2- Ölçek problemi nedeniyle tarımsal maliyetler oldukça yüksektir.
3- Plansızlık ve yetersiz veri nedeniyle gıda fiyatlarında suni dalgalanmalar ve fiyat artışları yaşanmaktadır.
4- Değer zinciri kopuktur. Katma değer hakkaniyetli dağıtılmamaktadır.
5- Uygulanan yanlış politikalar sonucunda yönetilemeyen, planlanamayan çok parçalı ekosistem var.
6- Hayvancılıkta yem fiyatlarının, hububatta tohum maliyetlerinin spekülasyonla yükseltildiğine vurgu yapılıyor.
7- Patates ve soğanda plansızlık kaynaklı sorunlar ve spekülasyonlar var.
8- Yönetilemeyen ve planlanamayan çok parçalı bir ekosisteme dikkat çekilerek, koordinasyon, veri akışı, planlama, kontrol ve fiyat istikrarının sağlanamadığına işaret ediliyor.
Girdi maliyetleri yüksek, destekler yetersiz
Tarımda en önemli sorun girdi fiyatlarının dolayısıyla üretim maliyetlerinin çok yüksek olması, buna karşılık çiftçinin ürettiği ürünün değerinde satılamaması. Çiftçi para kazanamadığı için üretimden çekiliyor. Tüketici yüksek gıda fiyatlarından şikayet ediyor.
Destekler hem yetersiz hem de çok geç ödeniyor. 2019 yılı tarım destekleri henüz belli değil. Çiftçi üretim yaptı, bugün yarın buğday hasadı başlayacak ama resmi olarak buğdaya, arpaya ne kadar destek alacağı açıklanmadı. Pamuk, ayçiçeği gibi ürünlerde 2019 ürünü ekimleri yapılıyor ama 2018 yılı destekleri daha ödenmedi. 2019 yılında ne kadar destek alınacağı ise bilinmiyor.
Tarıma bakış değişmeli
Yıllardır yazdıklarımızı tekrarlamaya gerek yok.
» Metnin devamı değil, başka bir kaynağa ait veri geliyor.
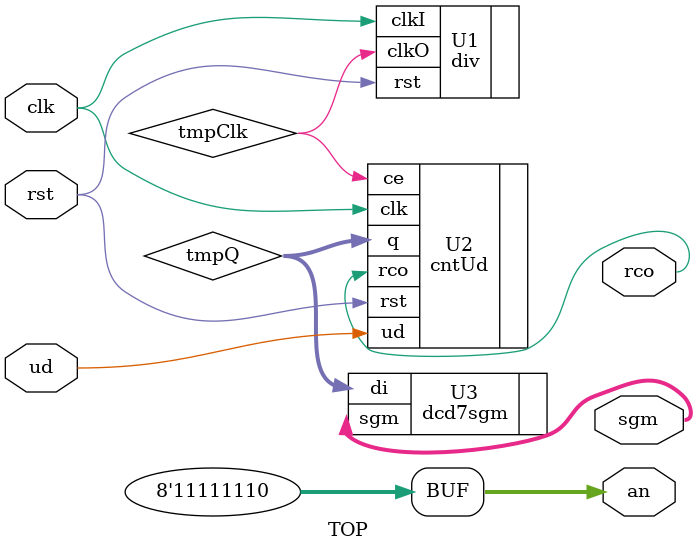
<source format=v>
`timescale 1ns / 1ps


module TOP(
    input rst,clk,
    input ud,
    output [7:0]an,
    output [7:0]sgm,
    output rco
    );
    
    wire tmpClk;
    wire [3:0]tmpQ;
    
    assign an=8'b11111110;
    
    div U1(
        .rst(rst),
        .clkI(clk),
        .clkO(tmpClk)
        );
    
    cntUd U2(
        .ce(tmpClk),
        .ud(ud),
        .rst(rst),
        .clk(clk),
        .q(tmpQ),
        .rco(rco)
        );    
    
    dcd7sgm U3(
        .di(tmpQ),
        .sgm(sgm)
        );       
    
    
endmodule

</source>
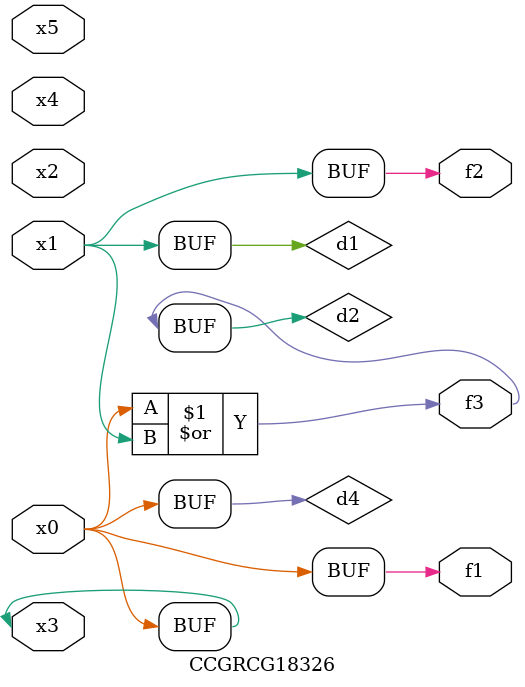
<source format=v>
module CCGRCG18326(
	input x0, x1, x2, x3, x4, x5,
	output f1, f2, f3
);

	wire d1, d2, d3, d4;

	and (d1, x1);
	or (d2, x0, x1);
	nand (d3, x0, x5);
	buf (d4, x0, x3);
	assign f1 = d4;
	assign f2 = d1;
	assign f3 = d2;
endmodule

</source>
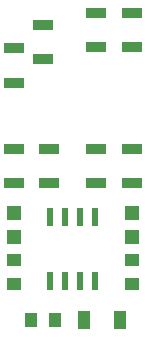
<source format=gtp>
G04 #@! TF.FileFunction,Paste,Top*
%FSLAX46Y46*%
G04 Gerber Fmt 4.6, Leading zero omitted, Abs format (unit mm)*
G04 Created by KiCad (PCBNEW 4.0.4-stable) date 03/22/17 00:01:14*
%MOMM*%
%LPD*%
G01*
G04 APERTURE LIST*
%ADD10C,0.100000*%
%ADD11R,1.700000X0.900000*%
%ADD12R,1.000000X1.600000*%
%ADD13R,1.250000X1.000000*%
%ADD14R,1.198880X1.198880*%
%ADD15R,1.000000X1.250000*%
%ADD16R,0.600000X1.550000*%
G04 APERTURE END LIST*
D10*
D11*
X132000000Y-133050000D03*
X132000000Y-135950000D03*
X129000000Y-135950000D03*
X129000000Y-133050000D03*
X124500000Y-136950000D03*
X124500000Y-134050000D03*
X122000000Y-136050000D03*
X122000000Y-138950000D03*
D12*
X128000000Y-159000000D03*
X131000000Y-159000000D03*
D13*
X132000000Y-154000000D03*
X132000000Y-156000000D03*
X122000000Y-154000000D03*
X122000000Y-156000000D03*
D14*
X122000000Y-149950980D03*
X122000000Y-152049020D03*
D11*
X122000000Y-147450000D03*
X122000000Y-144550000D03*
X132000000Y-147450000D03*
X132000000Y-144550000D03*
D14*
X132000000Y-149950980D03*
X132000000Y-152049020D03*
D11*
X129000000Y-144550000D03*
X129000000Y-147450000D03*
X125000000Y-144550000D03*
X125000000Y-147450000D03*
D15*
X125500000Y-159000000D03*
X123500000Y-159000000D03*
D16*
X128905000Y-150300000D03*
X127635000Y-150300000D03*
X126365000Y-150300000D03*
X125095000Y-150300000D03*
X125095000Y-155700000D03*
X126365000Y-155700000D03*
X127635000Y-155700000D03*
X128905000Y-155700000D03*
M02*

</source>
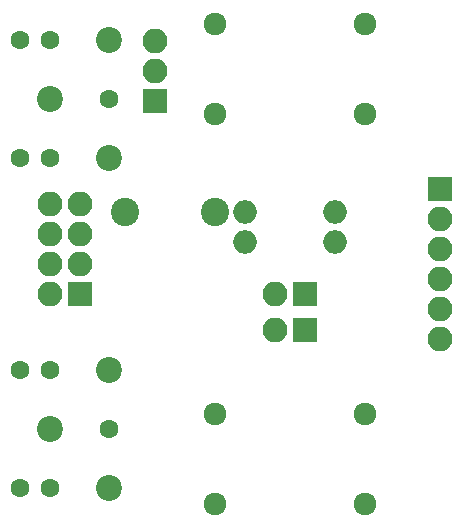
<source format=gts>
G04 #@! TF.FileFunction,Soldermask,Top*
%FSLAX46Y46*%
G04 Gerber Fmt 4.6, Leading zero omitted, Abs format (unit mm)*
G04 Created by KiCad (PCBNEW 4.0.6) date Sunday, July 16, 2017 'PMt' 05:41:14 PM*
%MOMM*%
%LPD*%
G01*
G04 APERTURE LIST*
%ADD10C,0.100000*%
%ADD11R,2.100000X2.100000*%
%ADD12O,2.100000X2.100000*%
%ADD13C,2.200000*%
%ADD14C,1.600000*%
%ADD15O,2.000000X2.000000*%
%ADD16C,1.924000*%
%ADD17C,2.398980*%
G04 APERTURE END LIST*
D10*
D11*
X138430000Y-120650000D03*
D12*
X138430000Y-123190000D03*
X138430000Y-125730000D03*
X138430000Y-128270000D03*
X138430000Y-130810000D03*
X138430000Y-133350000D03*
D11*
X114300000Y-113157000D03*
D12*
X114300000Y-110617000D03*
X114300000Y-108077000D03*
D13*
X105410000Y-140970000D03*
X110410000Y-145970000D03*
X110410000Y-135970000D03*
D14*
X102910000Y-135970000D03*
X110410000Y-140970000D03*
X105410000Y-135970000D03*
X105410000Y-145970000D03*
X102910000Y-145970000D03*
D13*
X105410000Y-113030000D03*
X110410000Y-118030000D03*
X110410000Y-108030000D03*
D14*
X102910000Y-108030000D03*
X110410000Y-113030000D03*
X105410000Y-108030000D03*
X105410000Y-118030000D03*
X102910000Y-118030000D03*
D11*
X107950000Y-129540000D03*
D12*
X105410000Y-129540000D03*
X107950000Y-127000000D03*
X105410000Y-127000000D03*
X107950000Y-124460000D03*
X105410000Y-124460000D03*
X107950000Y-121920000D03*
X105410000Y-121920000D03*
D15*
X121920000Y-122555000D03*
X121920000Y-125095000D03*
X129540000Y-125095000D03*
X129540000Y-122555000D03*
D11*
X127000000Y-129540000D03*
D12*
X124460000Y-129540000D03*
D11*
X127000000Y-132588000D03*
D12*
X124460000Y-132588000D03*
D16*
X119380000Y-139700000D03*
X119380000Y-147320000D03*
X132080000Y-147320000D03*
X132080000Y-139700000D03*
X119380000Y-106680000D03*
X119380000Y-114300000D03*
X132080000Y-114300000D03*
X132080000Y-106680000D03*
D17*
X119380000Y-122555000D03*
X111760000Y-122555000D03*
M02*

</source>
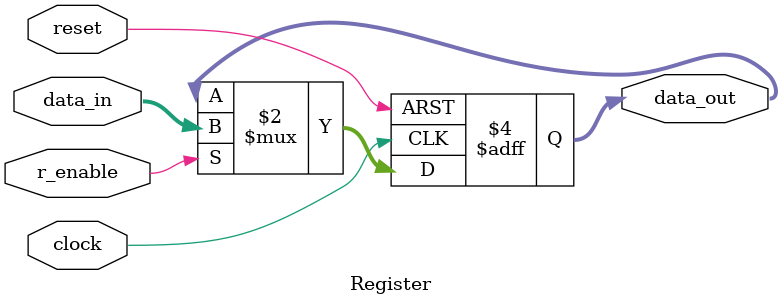
<source format=v>

module Register (
    input             clock,
    input             r_enable,
    input      [31:0] data_in,
    input             reset, // Add reset signal
    output reg [31:0] data_out
);
    

    always @(posedge clock or posedge reset) begin
        if (reset) begin
            data_out <= 32'b0; // Reset the output to 0
        end else if (r_enable) begin
            data_out <= data_in; // Load data on enable
            $display("data_out: %b", data_out);
        end
    end

endmodule


</source>
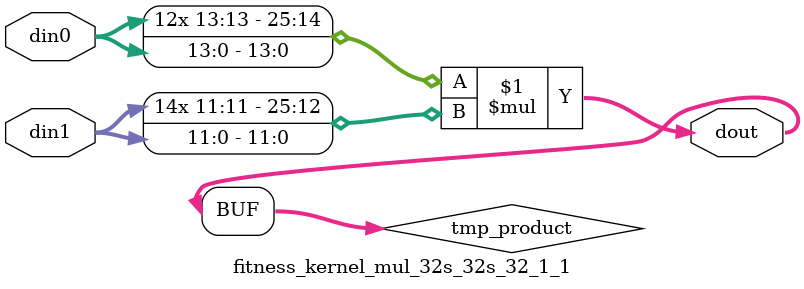
<source format=v>

`timescale 1 ns / 1 ps

 module fitness_kernel_mul_32s_32s_32_1_1(din0, din1, dout);
parameter ID = 1;
parameter NUM_STAGE = 0;
parameter din0_WIDTH = 14;
parameter din1_WIDTH = 12;
parameter dout_WIDTH = 26;

input [din0_WIDTH - 1 : 0] din0; 
input [din1_WIDTH - 1 : 0] din1; 
output [dout_WIDTH - 1 : 0] dout;

wire signed [dout_WIDTH - 1 : 0] tmp_product;



























assign tmp_product = $signed(din0) * $signed(din1);








assign dout = tmp_product;





















endmodule

</source>
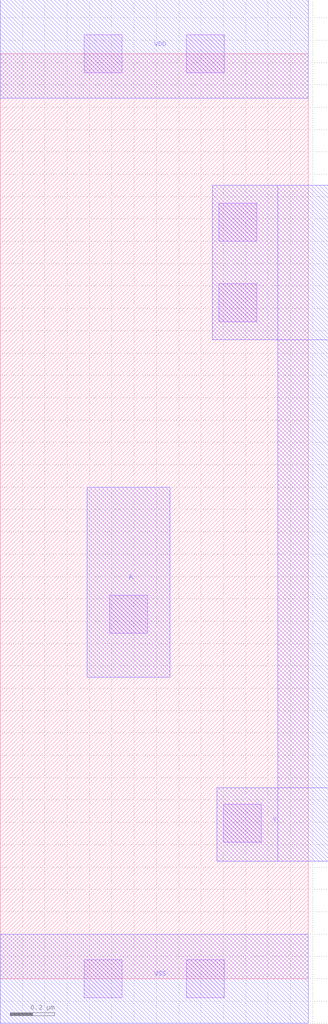
<source format=lef>
VERSION 5.8 ;
BUSBITCHARS "[]" ;
DIVIDERCHAR "/" ;

PROPERTYDEFINITIONS
  MACRO CatenaDesignType STRING ;
  MACRO oaTaper STRING ;
END PROPERTYDEFINITIONS

MACRO inv01f
  CLASS CORE ;
  ORIGIN 0 0 ;
  FOREIGN inv01f 0 0 ;
  SIZE 1.38 BY 4.14 ;
  SYMMETRY X Y ;
  SITE MACRO ;
  PIN Y
    DIRECTION OUTPUT ;
    USE SIGNAL ;
    PORT
      LAYER met1 ;
        RECT 0.95 2.86 1.47 3.55 ;
        RECT 1.245 0.525 1.47 3.55 ;
        RECT 0.97 0.525 1.47 0.855 ;
    END
  END Y
  PIN VSS
    DIRECTION INOUT ;
    USE GROUND ;
    SHAPE ABUTMENT ;
    PORT
      LAYER met1 ;
        RECT 0 -0.2 1.38 0.2 ;
    END
  END VSS
  PIN A
    DIRECTION INPUT ;
    USE SIGNAL ;
    PORT
      LAYER met1 ;
        RECT 0.39 1.35 0.76 2.2 ;
    END
  END A
  PIN VDD
    DIRECTION INOUT ;
    USE POWER ;
    SHAPE ABUTMENT ;
    PORT
      LAYER met1 ;
        RECT 0 3.94 1.38 4.38 ;
    END
  END VDD
  OBS
    LAYER mcon ;
      RECT 1 0.61 1.17 0.78 ;
      RECT 0.98 2.94 1.15 3.11 ;
      RECT 0.98 3.3 1.15 3.47 ;
      RECT 0.835 -0.085 1.005 0.085 ;
      RECT 0.835 4.055 1.005 4.225 ;
      RECT 0.49 1.545 0.66 1.715 ;
      RECT 0.375 -0.085 0.545 0.085 ;
      RECT 0.375 4.055 0.545 4.225 ;
  END
  PROPERTY CatenaDesignType "deviceLevel" ;
  PROPERTY oaTaper "virtuosoDefaultSetup" ;
END inv01f

MACRO inv02f
  CLASS CORE ;
  ORIGIN 0 0 ;
  FOREIGN inv02f 0 0 ;
  SIZE 1.38 BY 4.14 ;
  SYMMETRY X Y ;
  SITE MACRO ;
  PIN Y
    DIRECTION OUTPUT ;
    USE SIGNAL ;
    PORT
      LAYER met1 ;
        RECT 0.61 2.72 1.355 3.41 ;
        RECT 1.125 0.685 1.355 3.41 ;
        RECT 0.625 0.685 1.355 1.015 ;
    END
  END Y
  PIN VDD
    DIRECTION INOUT ;
    USE POWER ;
    SHAPE ABUTMENT ;
    PORT
      LAYER met1 ;
        RECT 0 3.94 1.38 4.38 ;
    END
  END VDD
  PIN VSS
    DIRECTION INOUT ;
    USE GROUND ;
    SHAPE ABUTMENT ;
    PORT
      LAYER met1 ;
        RECT 0 -0.2 1.38 0.2 ;
    END
  END VSS
  PIN A
    DIRECTION INPUT ;
    USE SIGNAL ;
    PORT
      LAYER met1 ;
        RECT 0.275 1.35 0.645 2.2 ;
    END
  END A
  OBS
    LAYER mcon ;
      RECT 0.835 -0.085 1.005 0.085 ;
      RECT 0.835 4.055 1.005 4.225 ;
      RECT 0.655 0.765 0.825 0.935 ;
      RECT 0.64 2.8 0.81 2.97 ;
      RECT 0.64 3.16 0.81 3.33 ;
      RECT 0.375 -0.085 0.545 0.085 ;
      RECT 0.375 1.545 0.545 1.715 ;
      RECT 0.375 4.055 0.545 4.225 ;
  END
  PROPERTY CatenaDesignType "deviceLevel" ;
  PROPERTY oaTaper "virtuosoDefaultSetup" ;
END inv02f

END LIBRARY

</source>
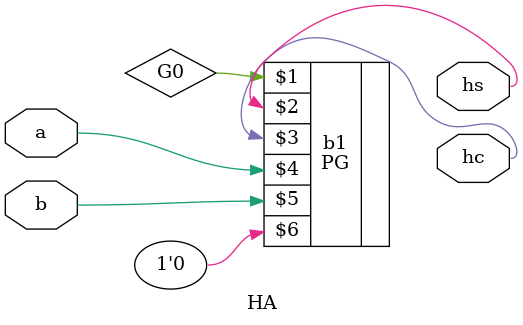
<source format=v>
`timescale 1ns / 1ps
module HA(hs,hc,a,b);
input a,b;
output hs,hc;
wire G0;
PG b1(G0,hs,hc,a,b,1'b0);
//assign hs = a^b;
//assign hc = a&b;

endmodule
</source>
Tarımda, yapısal, ekonomik, sosyolojik, kültürel, yasal, örgütlenme ve daha birçok konuda ciddi sorunlar var. En temel sorun; iktidarların, toplumun genel olarak tarımı önemsememesi, yok sayması ve bunun sonucunda da değersizleştirilmesidir. Tarıma değer verilmesi, değer kazandırılması gerekiyor. Daha yalın bir anlatımla tarıma bakışın değişmesi gerekiyor.
Özetle, bu kadar çok bilinmezlik içerisinde, yüksek girdi maliyetleri ile ısrarla üretim yapan, ithal ürünlerle rekabet eden çiftçilerimizi ayakta alkışlamak ve kutlamak gerek. Fakat ne yazık ki onların 14 Mayıs Dünya Çiftçiler Günü'nü kutlayacak halleri yok.